[Saved entries]
****

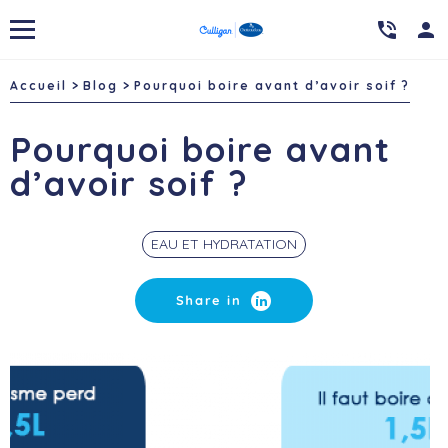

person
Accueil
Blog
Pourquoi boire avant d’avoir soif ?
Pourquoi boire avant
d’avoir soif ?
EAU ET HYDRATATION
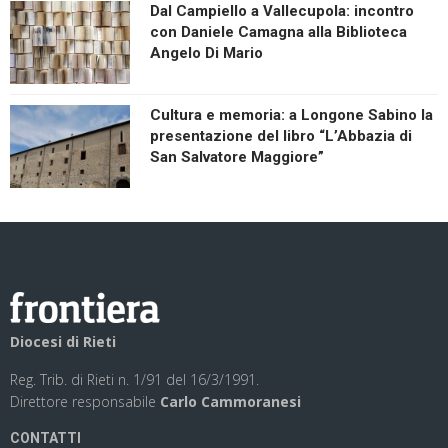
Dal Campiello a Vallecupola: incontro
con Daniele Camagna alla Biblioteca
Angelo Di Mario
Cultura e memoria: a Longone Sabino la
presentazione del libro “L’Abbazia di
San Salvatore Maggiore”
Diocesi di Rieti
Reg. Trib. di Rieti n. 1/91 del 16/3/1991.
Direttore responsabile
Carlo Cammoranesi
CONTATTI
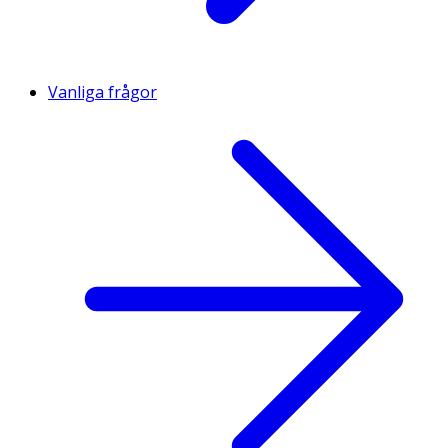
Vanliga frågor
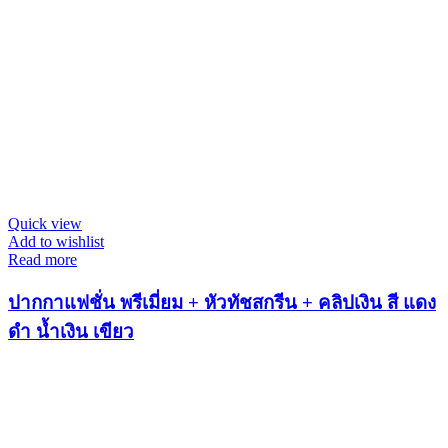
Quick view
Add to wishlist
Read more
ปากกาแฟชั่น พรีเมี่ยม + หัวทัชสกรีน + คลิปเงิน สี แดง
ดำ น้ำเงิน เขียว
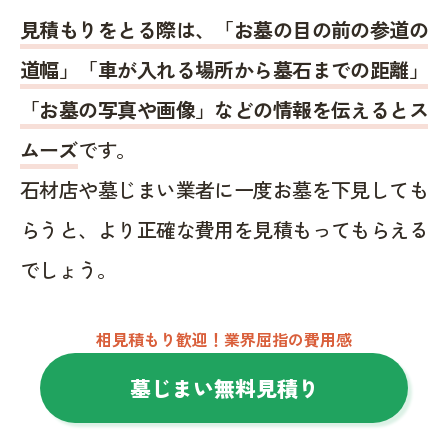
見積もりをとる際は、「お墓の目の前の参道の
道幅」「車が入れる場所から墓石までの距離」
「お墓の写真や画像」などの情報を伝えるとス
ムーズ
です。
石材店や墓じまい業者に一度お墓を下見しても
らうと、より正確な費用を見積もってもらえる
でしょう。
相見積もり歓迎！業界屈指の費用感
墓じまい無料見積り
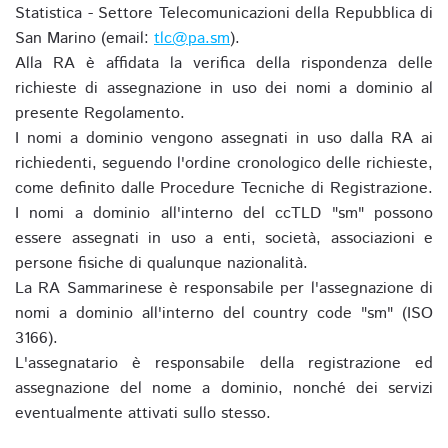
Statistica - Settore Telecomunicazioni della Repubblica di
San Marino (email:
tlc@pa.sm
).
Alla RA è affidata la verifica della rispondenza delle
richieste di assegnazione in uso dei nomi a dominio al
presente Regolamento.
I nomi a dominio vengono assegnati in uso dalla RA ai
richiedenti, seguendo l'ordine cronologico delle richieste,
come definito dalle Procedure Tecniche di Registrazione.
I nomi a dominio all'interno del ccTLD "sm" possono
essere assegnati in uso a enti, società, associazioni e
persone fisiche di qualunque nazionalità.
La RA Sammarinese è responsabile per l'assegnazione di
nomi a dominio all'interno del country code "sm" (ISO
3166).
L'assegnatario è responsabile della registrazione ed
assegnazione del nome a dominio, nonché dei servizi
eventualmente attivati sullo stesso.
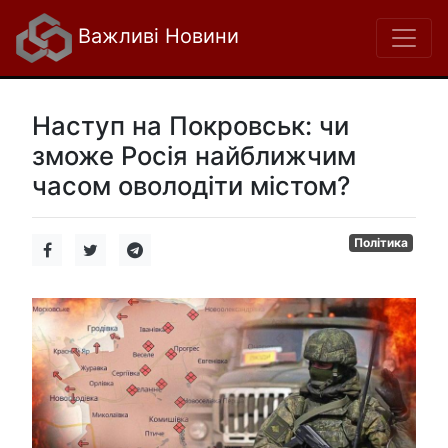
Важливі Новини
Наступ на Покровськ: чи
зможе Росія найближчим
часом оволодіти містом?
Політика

****

#### Exercise instructions:
Leave out the pictures and give the rest of the records again exactly.

#### Worked solution:

person
Accueil
Blog
Pourquoi boire avant d’avoir soif ?
Pourquoi boire avant
d’avoir soif ?
EAU ET HYDRATATION
Dal Campiello a Vallecupola: incontro
con Daniele Camagna alla Biblioteca
Angelo Di Mario
Cultura e memoria: a Longone Sabino la
presentazione del libro “L’Abbazia di
San Salvatore Maggiore”
Diocesi di Rieti
Reg. Trib. di Rieti n. 1/91 del 16/3/1991.
Direttore responsabile
Carlo Cammoranesi
CONTATTI
Vanliga frågor
Quick view
Add to wishlist
Read more
ปากกาแฟชั่น พรีเมี่ยม + หัวทัชสกรีน + คลิปเงิน สี แดง
ดำ น้ำเงิน เขียว
見積もりをとる際は、「お墓の目の前の参道の
道幅」「車が入れる場所から墓石までの距離」
「お墓の写真や画像」などの情報を伝えるとス
ムーズ
です。
石材店や墓じまい業者に一度お墓を下見しても
らうと、より正確な費用を見積もってもらえる
でしょう。
相見積もり歓迎！業界屈指の費用感
墓じまい無料見積り
Statistica - Settore Telecomunicazioni della Repubblica di
San Marino (email:
tlc@pa.sm
).
Alla RA è affidata la verifica della rispondenza delle
richieste di assegnazione in uso dei nomi a dominio al
presente Regolamento.
I nomi a dominio vengono assegnati in uso dalla RA ai
richiedenti, seguendo l'ordine cronologico delle richieste,
come definito dalle Procedure Tecniche di Registrazione.
I nomi a dominio all'interno del ccTLD "sm" possono
essere assegnati in uso a enti, società, associazioni e
persone fisiche di qualunque nazionalità.
La RA Sammarinese è responsabile per l'assegnazione di
nomi a dominio all'interno del country code "sm" (ISO
3166).
L'assegnatario è responsabile della registrazione ed
assegnazione del nome a dominio, nonché dei servizi
eventualmente attivati sullo stesso.
Важливі Новини
Наступ на Покровськ: чи
зможе Росія найближчим
часом оволодіти містом?
Політика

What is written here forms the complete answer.